The Keane affair and Beckham question mark

SEOUL MAY 29. Seldom indeed can a World Cup have had such a dramatic prelude. Take first the extraordinary case of Roy Keane and Ireland, which has just taken a last bizarre twist. Keane, the outlaw, the outspoken, even ferocious rebel who had been sent home after his obscene outburst at the Irish manager Mick McCarthy, swearing that he would never play for Ireland again under the aegis of McCarthy, suddenly crumpled virtually humiliated himself and apologised! Only the apology to not be accepted by the other Irish players, so the last sudden chance of Keane returning to the Far East to figure in the World Cup had gone.

Let us trace the sorry and tangled affair. In the first place, Keane, with some justification, was violently disappointed that the Irish party should go to the remote island of Saipan where it was almost impossible to prepare decently for the tournament. There was not even a proper football field and when one was prepared the ground was so hard as to make normal football impossible. Even if the Irish officials had intended this to be a rest — in an island famed above all for bars and brothels — it seemed a ludicrous choice and Keane was ready to go home, only to be persuaded to stay on.

What happened next was that McCarthy summoned him to appear before a group of players to explain himself. This, for me, implied that consciously or unconsciously McCarthy wanted to get rid of Keane, far and away Ireland's salient player, for it was utterly predictable that he would explode in such a humiliating situation: which he did, so forcible that even his fellow players such as Villa's Stan Staunton was shocked. So the abused McCarthy sent Keane home.

There it seemed likely to attend despite the intervention of the Irish Prime Minister, Mr. Bertie Aherne. Keane published an article in the Press, fiercely criticising McCarthy, for whom in fact both as a player and manager he seems to have had contempt for long. There was, said Keane, no chance at all of his relenting, apologising and hoping to rejoin the Irish party: he would never play for them again as long as McCarthy was in charge. Now he has climbed down and been snubbed.

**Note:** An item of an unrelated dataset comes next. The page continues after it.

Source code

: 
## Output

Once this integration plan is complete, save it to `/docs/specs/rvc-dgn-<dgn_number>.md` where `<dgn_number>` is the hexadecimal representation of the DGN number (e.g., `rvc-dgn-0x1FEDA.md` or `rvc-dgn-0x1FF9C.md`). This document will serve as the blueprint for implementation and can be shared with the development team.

Keane is not the easiest of personalities: there is anger and violence in him which has been manifest both on and off the field. Not long ago he put himself out of action for 11 months when attempting a brutal foul on Leeds United's Alf Haland. This past season, when he came up against Haland who is now with Manchester City, he was guilty of another vengeful foul. Yet, it must surely be significant that his club manager Sir Alex Ferguson, a domineering and confrontational manager, seems never to have had a major altercation with Keane.

England is still vacillating over David Beckham. One moment you hear he has little chance of playing in the competition at all, only for the England manager Sven Goran Eriksson insisting that he could even be fit, injured left foot and all, for the opening match against Sweden. But even if he were fit which looks so doubtful, how could be possibly be match fit?

It's hard to make sense of Sven and his choices. Emile Heskey has been in pitiful form in recent games; yet, Sven insists that he will start on the left against Sweden. Why, when Trevor Sinclair, back from his round trip to London, had an excellent game in that very role against Cameroon? So much will as always depend on Michael Owen though there is no Steve Gerrard to serve him with long balls.

As for the Swedes and their fellow Scandinavians — the Danes — they appear to be embroiled in internecine warfare. In a training game there was an embarrassing brawl between Arsenal's Freddie Ljungberg and Villa's centre back Mellberg who had badly fouled his fellow Swede. Then the two Danes — Jesper Gronkjaes of Chelsea and Bolton's Tofting — came to blows.

France is of course without Robert Pires and it now seems inevitable that the star of the show Zinedine Zidane will miss not only the game but perhaps two others. France didn't impress when beating host South Korea 3-2.